WikiData Query (WDQ), one of my pet projects I have blogged about before, has gained a new functionality: search by qualifier. That is, a query for items with specific statements can now be fine-tuned by querying the qualifiers as well.

Too abstract? Let’s see: Who won the Royal Medal in 1853? Turns out it was Charles Darwin. Or how about this: Who received any award, medal, etc. in 1835? According to Wikidata, it’s just one other person besides Darwin; Patrice de Mac-Mahon was awarded a rank in the French Legion of Honour.

This might seem like a minor gimmick, but I think it’s huge. It is, to the best of my knowledge, the only way to query WikiData on qualifiers; and with qualifiers becoming more important (replacing groups of properties in lieu of simpler, “qualified” ones, for example in taxonomy) and more numerous, such queries will become more important to the “ecosystem” around Wikidata.

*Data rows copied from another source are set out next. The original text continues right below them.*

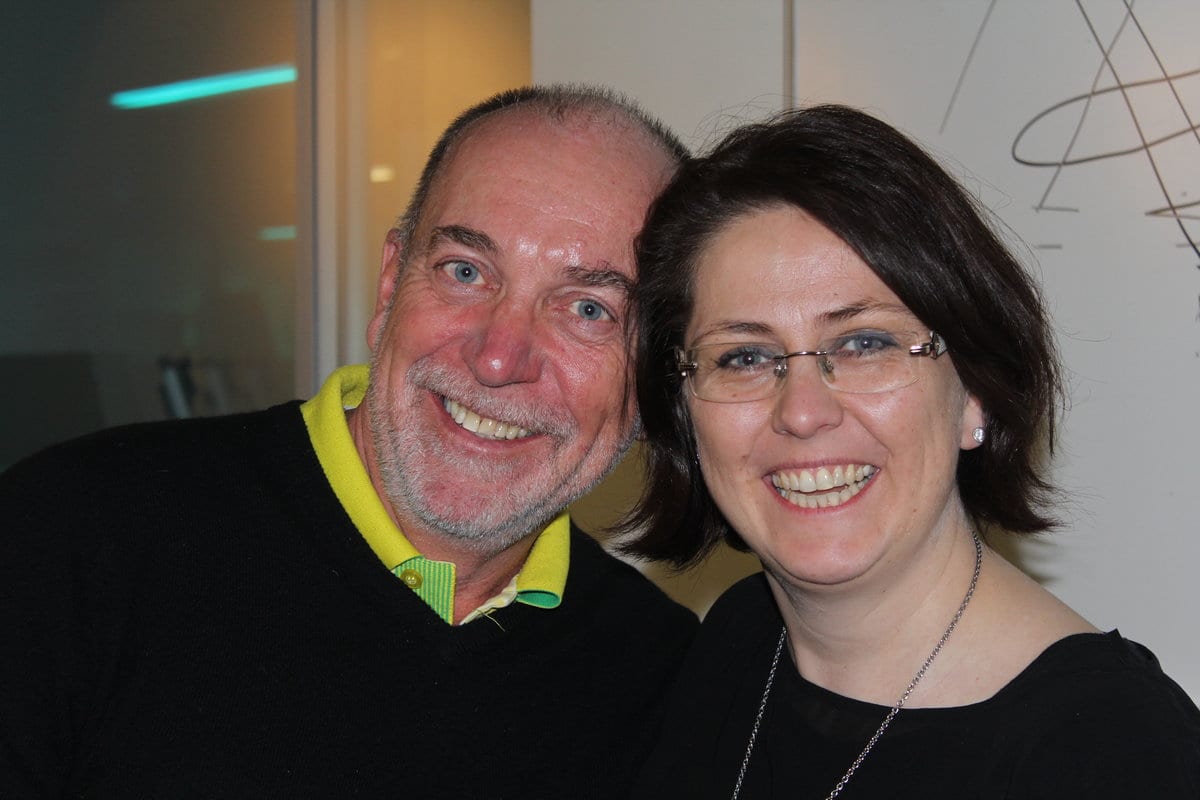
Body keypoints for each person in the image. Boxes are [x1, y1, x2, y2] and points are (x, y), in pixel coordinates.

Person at [0, 85, 698, 799]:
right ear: (391, 282)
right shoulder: (68, 538)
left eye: (589, 309)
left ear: (657, 371)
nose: (497, 357)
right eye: (465, 271)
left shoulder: (664, 677)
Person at [622, 104, 1200, 798]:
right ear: (684, 408)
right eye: (744, 356)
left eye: (864, 344)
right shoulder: (738, 643)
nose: (802, 412)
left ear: (975, 394)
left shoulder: (1111, 749)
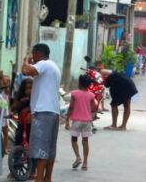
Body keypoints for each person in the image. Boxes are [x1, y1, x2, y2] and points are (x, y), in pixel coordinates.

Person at [21, 43, 61, 182]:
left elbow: (25, 71)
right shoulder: (53, 66)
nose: (32, 57)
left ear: (37, 53)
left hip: (44, 112)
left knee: (40, 149)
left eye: (33, 54)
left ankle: (39, 179)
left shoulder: (44, 64)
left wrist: (25, 59)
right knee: (49, 148)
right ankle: (47, 178)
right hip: (52, 111)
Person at [65, 74, 97, 170]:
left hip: (77, 121)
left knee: (74, 140)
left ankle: (78, 157)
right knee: (85, 141)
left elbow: (71, 107)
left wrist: (67, 120)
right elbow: (94, 108)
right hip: (87, 121)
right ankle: (85, 163)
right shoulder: (91, 95)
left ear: (79, 83)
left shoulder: (74, 93)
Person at [8, 77, 36, 180]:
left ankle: (32, 170)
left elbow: (38, 107)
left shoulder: (36, 96)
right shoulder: (19, 96)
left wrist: (29, 107)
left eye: (31, 88)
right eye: (27, 88)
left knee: (32, 145)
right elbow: (13, 107)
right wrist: (21, 101)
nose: (29, 90)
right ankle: (15, 168)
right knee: (18, 141)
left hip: (32, 123)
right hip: (21, 122)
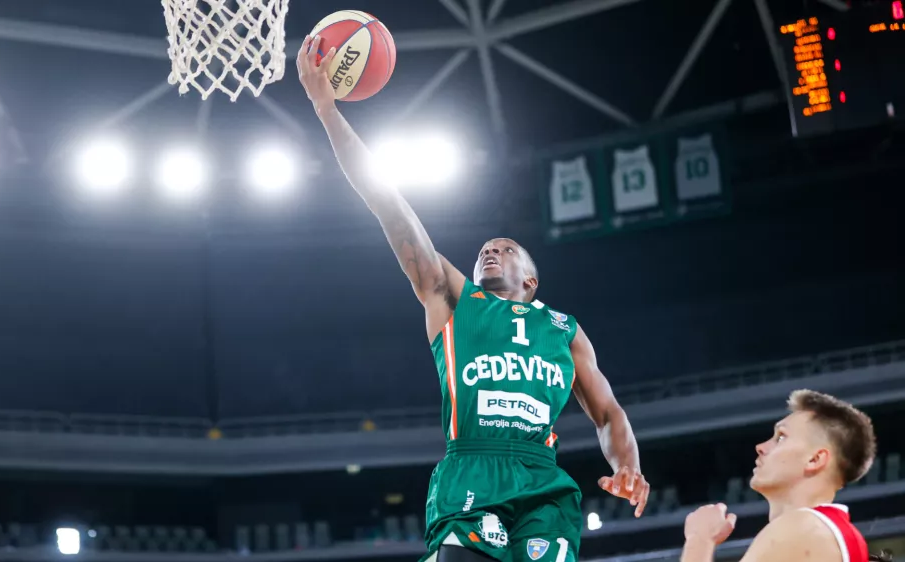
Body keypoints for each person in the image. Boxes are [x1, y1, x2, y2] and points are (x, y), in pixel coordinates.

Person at [297, 36, 649, 562]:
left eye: (506, 250)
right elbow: (390, 207)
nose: (491, 252)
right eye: (485, 248)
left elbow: (608, 413)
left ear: (530, 281)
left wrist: (627, 464)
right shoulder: (451, 298)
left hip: (541, 478)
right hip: (472, 469)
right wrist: (327, 110)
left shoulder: (564, 330)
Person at [681, 390, 891, 562]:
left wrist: (700, 539)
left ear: (814, 459)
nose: (761, 447)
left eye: (781, 437)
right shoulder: (829, 532)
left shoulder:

With the main point delivered, here are some points for those interested in using this system, or the development of WDQ:

  • Currently, you can only use qualifier queries in combination with the CLAIM command, though I’ll add it to string, time, location, and quantity commands next.
  • A subquery in {curly¬†brackets} directly after the CLAIM command is used on the qualifiers of the statements that match the “main” command
  • Within the qualifier subquery, you can use all other commands, ranges, trees etc.
  • Adding qualifiers to the in-memory database required some major retrofitting of WDQ. It started my using “proper” statement representations (C++ template classes, anyone?), followed by creating a qualifier data type (to re-use all the existing commands within the subquery, each qualifier set is basically its own Wikidata!), extending the dump parsing, binary storage and loading, and a zillion other small changes.
  • While I believe the code quality has improved significantly, some optimization remains to be done. For example, memory requirements have skyrocketed from <1GB to almost 4GB. The current machine has 16GB RAM, so that should hold for a while, but I believe I can do better.
  • There is an olde memory leak, which appears to have become worse by the increased RAM usage. WDQ will restart automatically if the process dies, but queries will be delayed for a minute or so every time that happens.
  • I have prepared the code to use ranks, but neither parsing nor querying are implemented yet.
  • I need to update the API documentation to reflect the qualifier queries. Also, I need to write a better query builder. In due time.